Breastfeeding Mom with mastitis and being treated with Levaquin
Mom was treated for mastitis by her OB/Gyn and prescribed Levaquin. Mom was told to stop breastfeeding and to begin giving baby formula. Is it absolutely necessary to stop breastfeeding while taking Levaquin?
Michele E. Hickman RN, CPNP
This is what we know about Levofloxacin. It's not ideal, but I doubt it is really hazardous to a breastfed infant.
I would have preferred Clindamycin, but they may have cultures to suggest Levo is best. I'd defer to the physician in this case.

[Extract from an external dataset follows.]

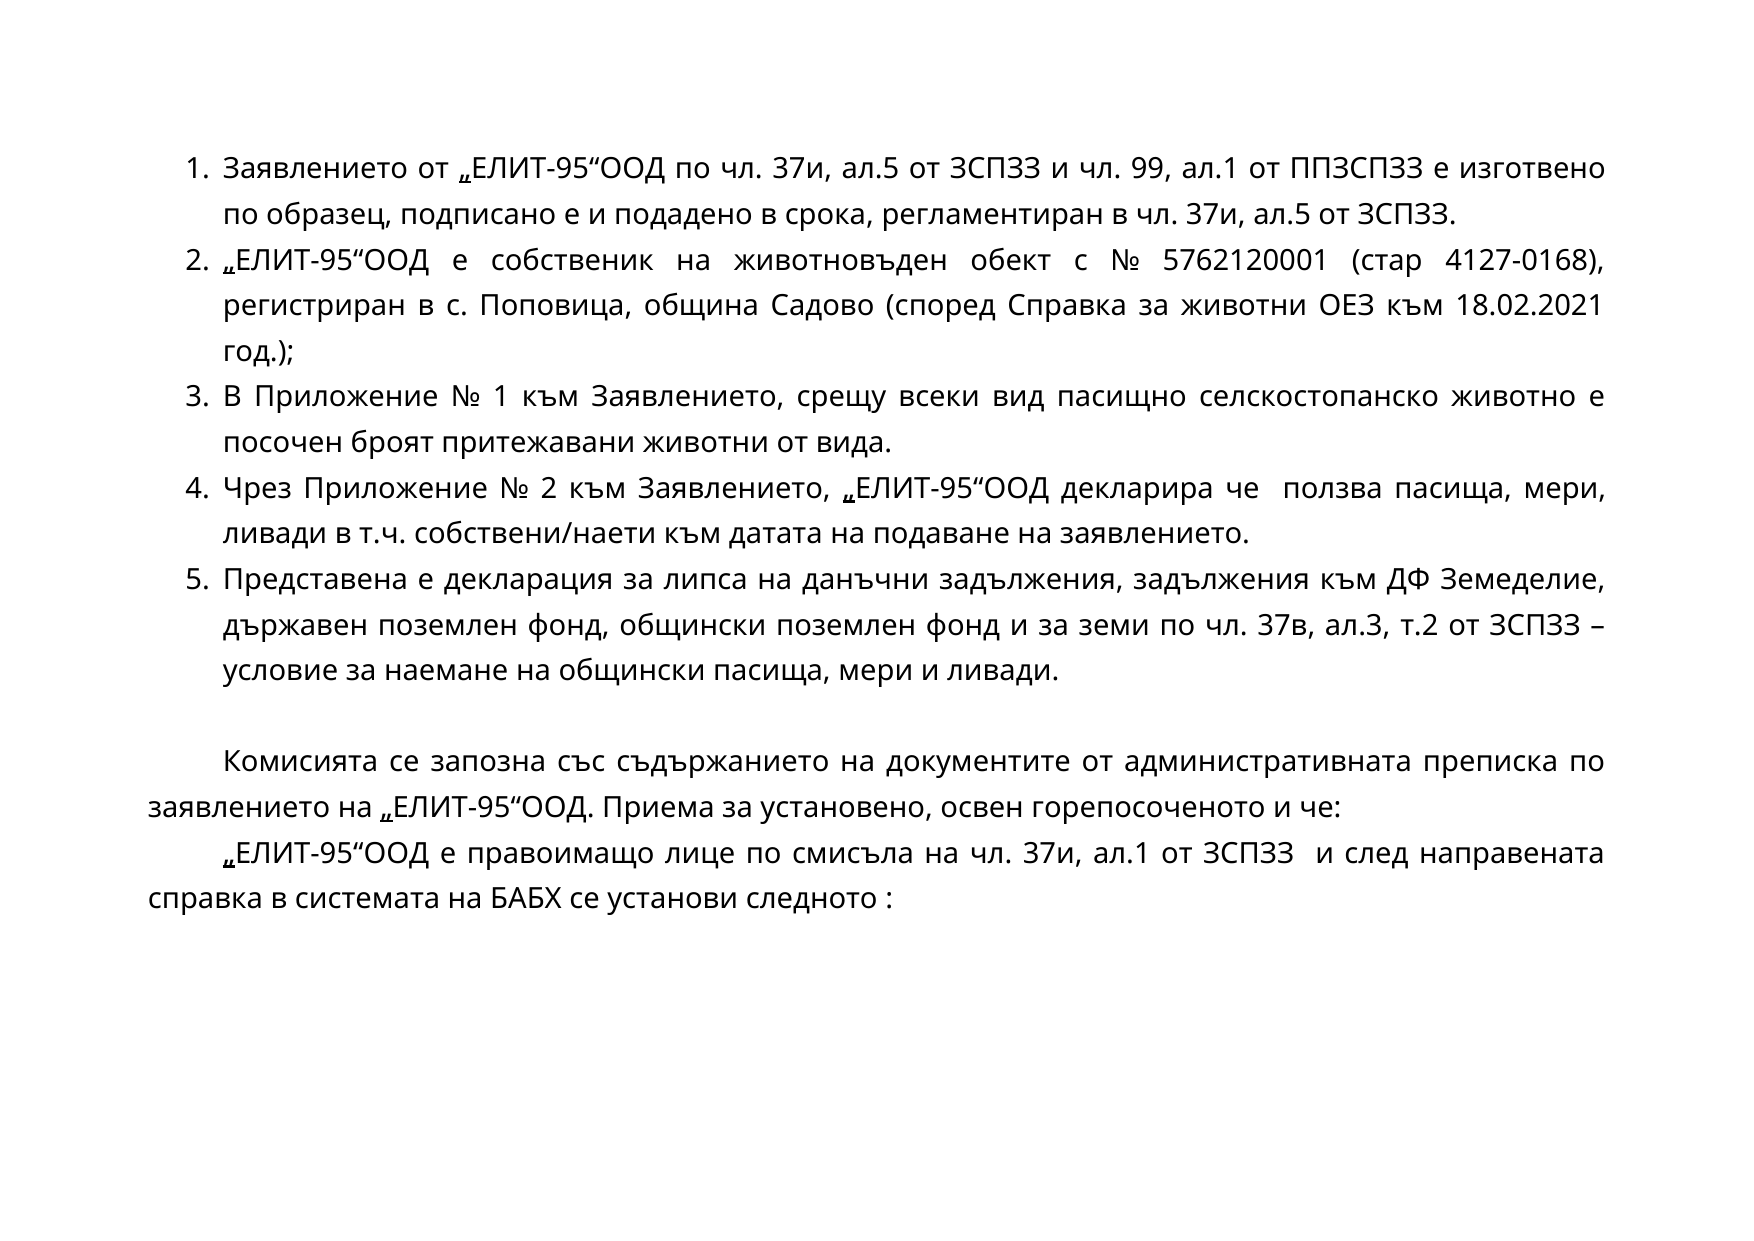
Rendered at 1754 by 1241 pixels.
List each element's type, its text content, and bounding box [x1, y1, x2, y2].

In one case report of a mother receiving 500 mg/day, the 24 hour average milk level was reported to be approximately 5 µg/mL. A peak level of 8.2 µg/mL was reported, and occurred at 5 hours after the dose. The half-life of levofloxacin in milk was estimated to be 7 hours, which would result in undetectable amounts in milk after 48 hours. The authors report the absolute infant dose would be 1.23 mg/kg/day, although this was calculated from the highest milk level of 8 samples. While the peak levels were reported to be 8.2 µg/mL, the average milk level reported was 5 µg/mL. Using this data, the relative infant dose would range from 10.5% to 17%. However, the time-to-peak interval reported in this case was 5 hours, rather than 1-1.8 hours reported following both oral and IV doses in the prescribing information. Of the 10 reported levels in this study, only 1 was above 5 µg/mL. Thus the reported average level of 5 µg/mL is probably consistent with other data. This suggests a Milk/Plasma ratio of approximately 0.95 which is probably correct. Thus, levofloxacin concentrations in milk peak around 1-1.8 hours and at levels close to plasma levels. Observe the infant for changes in gut flora, candida overgrowth, or diarrhea.